Ricardo....If you have plastic-looking Urethane bushings in your torsion tubes, rather than needle bearings, at the junction of the trailing arms, then they SHOULD have been lubricated with special grease when they were assembled and shouldn't need anything further for several years at least. Also, they won't have any grease nipples on the torsion bar tubes.

If, on the other hand, you can be certain that your torsion tube/trailing arm assemlies have needle bearings, then you'll have to find the dimples in the torsion tubes where the grease nipples are supposed to be , drill the dimples out and insert grease nipples and pump in some grease.
To clarify my post....
If you have the red bushings they are urethane and without needle bearings ....and yes, they should have been installed with a special semi clear grease.( same type of grease is used on red urethane sway bar bushings).
Black bushings are the stock ones that have the needle bearings
Inside of the beam where the flat stock torsion bars are located should have grease in the axle beam to keep the bars lubricated as well as the needle bearings.

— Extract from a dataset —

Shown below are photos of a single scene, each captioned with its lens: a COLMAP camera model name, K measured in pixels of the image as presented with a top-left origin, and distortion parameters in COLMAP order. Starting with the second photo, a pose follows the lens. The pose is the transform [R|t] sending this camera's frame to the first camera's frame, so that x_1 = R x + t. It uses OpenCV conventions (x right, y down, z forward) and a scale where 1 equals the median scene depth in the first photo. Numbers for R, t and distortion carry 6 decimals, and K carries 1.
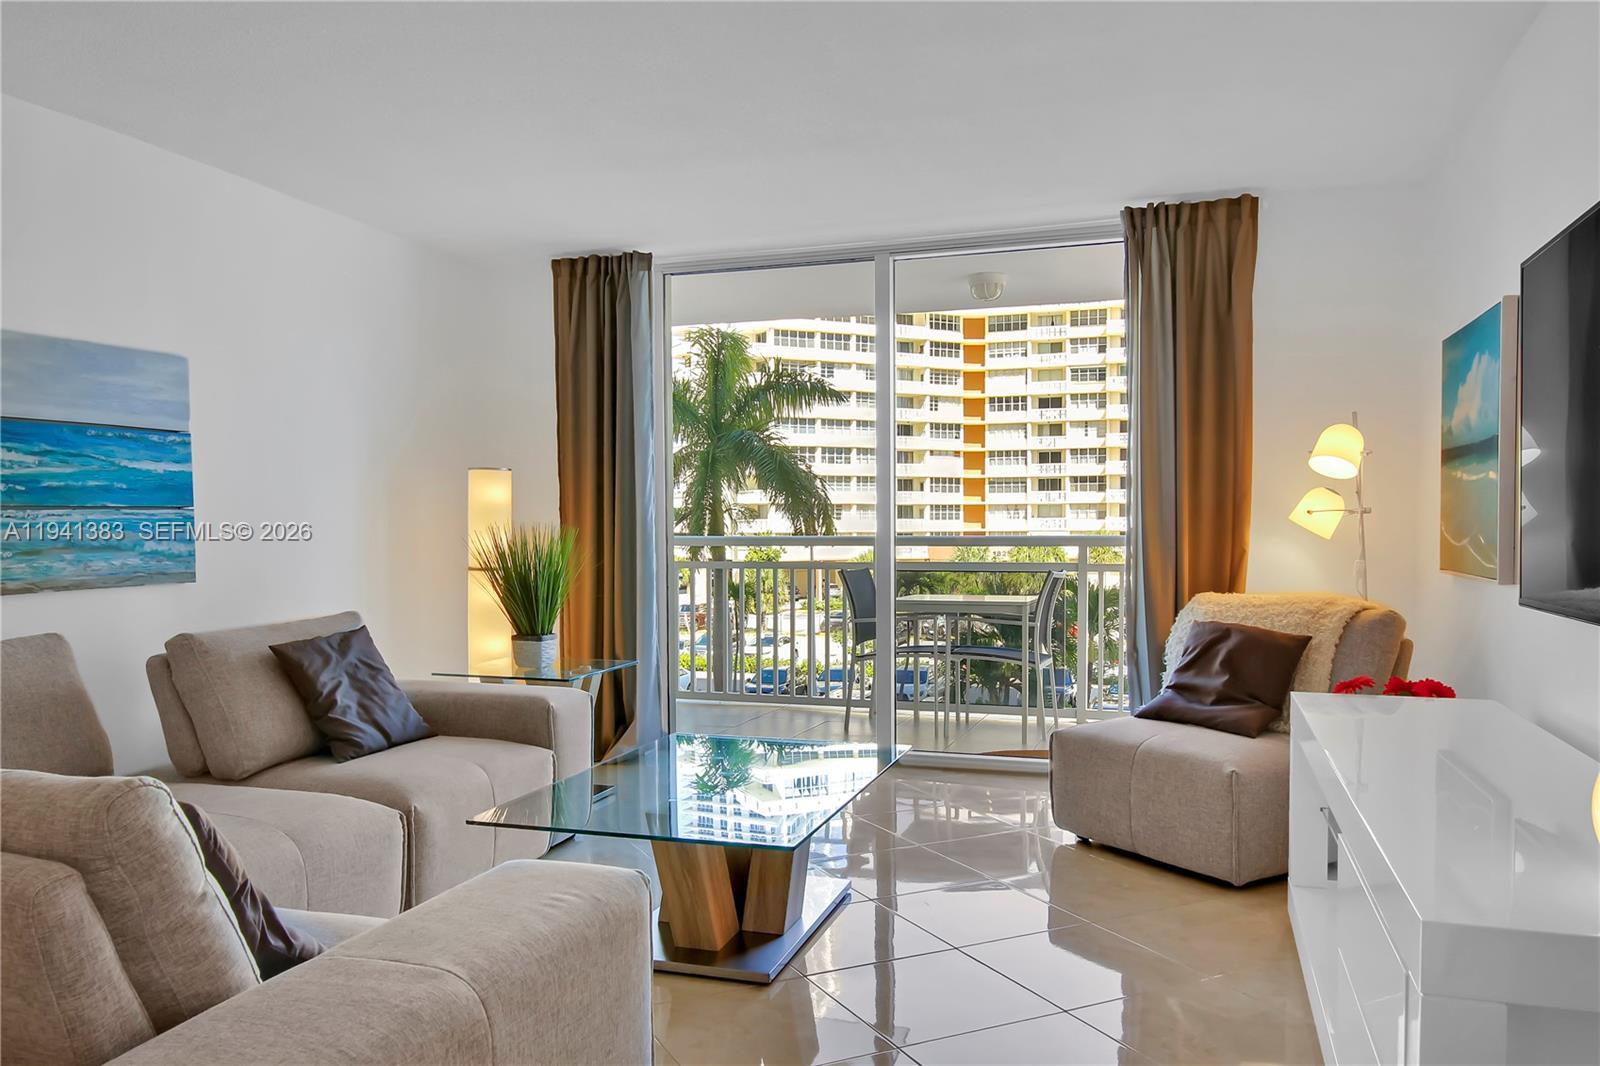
lens RADIAL K [[1157.3, 0, 791.6], [0, 1157.3, 569.7], [0, 0, 1]] dist [-0.007630, -0.001515]
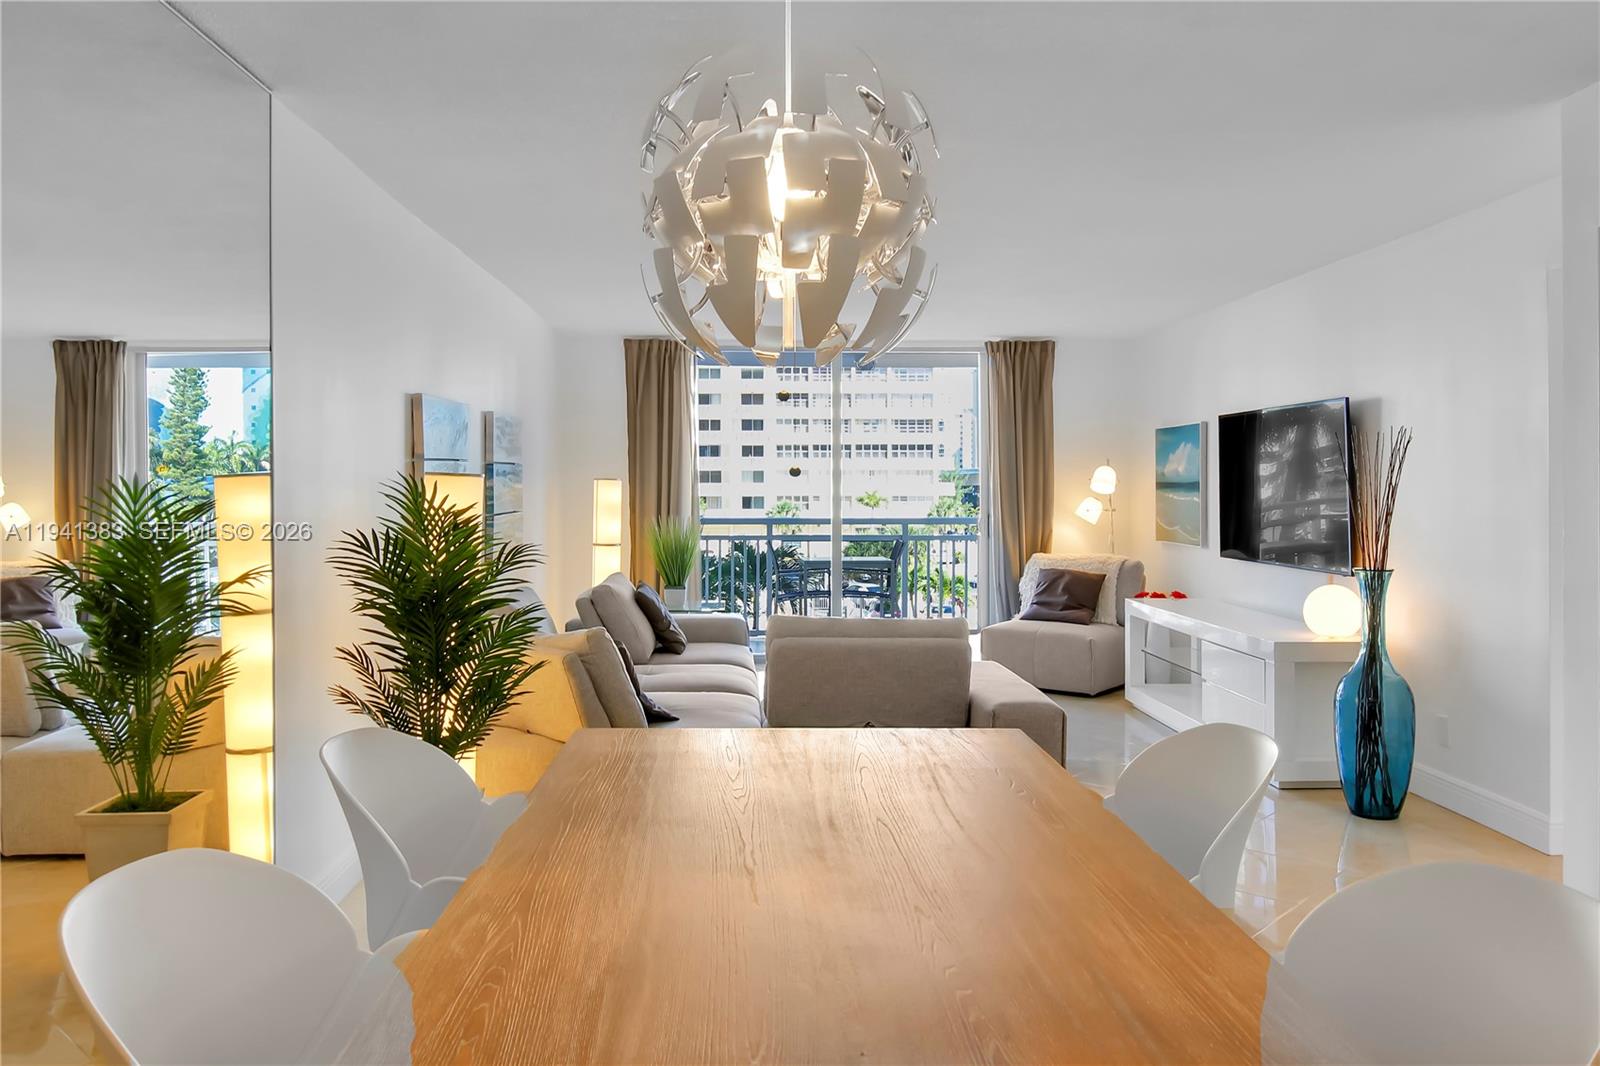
lens RADIAL K [[1128.5, 0, 794.1], [0, 1128.5, 478.3], [0, 0, 1]] dist [0.000461, -0.000232]
pose [[0.935440, 0.008146, 0.353391, -0.674766], [0.008440, 0.998935, -0.045368, -0.022565], [-0.353384, 0.045422, 0.934375, -0.582380]]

This is an update: First of all; I'm such a dumbsh*t...I went to my favorite VW shop and bought the four fittings along with some other parts this morning. Got under the car to install them and found out that the fittings were there; I was just looking at the wrong locations....so much for being on top of things. Anyway, I was finally able to put grease in all of them. There was one, though, at the lower tube on the driver's side that was unreachable with the grease gun because the bumper bracket on that side was too close. I had to use some "persuasion" (read unbolt the two c clamps and bang the hell out of the bracket)to give it enough space for the grease gun tip to fit. Finally did it....Thanks again for your insight, which, as always, is invaluable.
Ricardo: If you have a NAPA store there (or a good equivalent that the local mechanics go to or a Sears Roebuck tool department) you can buy a "grease needle". Looks like a huge hypodermic needle with a grease fitting on the back end. You push it onto your grease gun hose fitting and then push the needle end firmly onto/into the zero-clearance grease fitting you're trying to get to and pump it full of grease. These needles are specifically made for no-clearance fittings and work like a charm.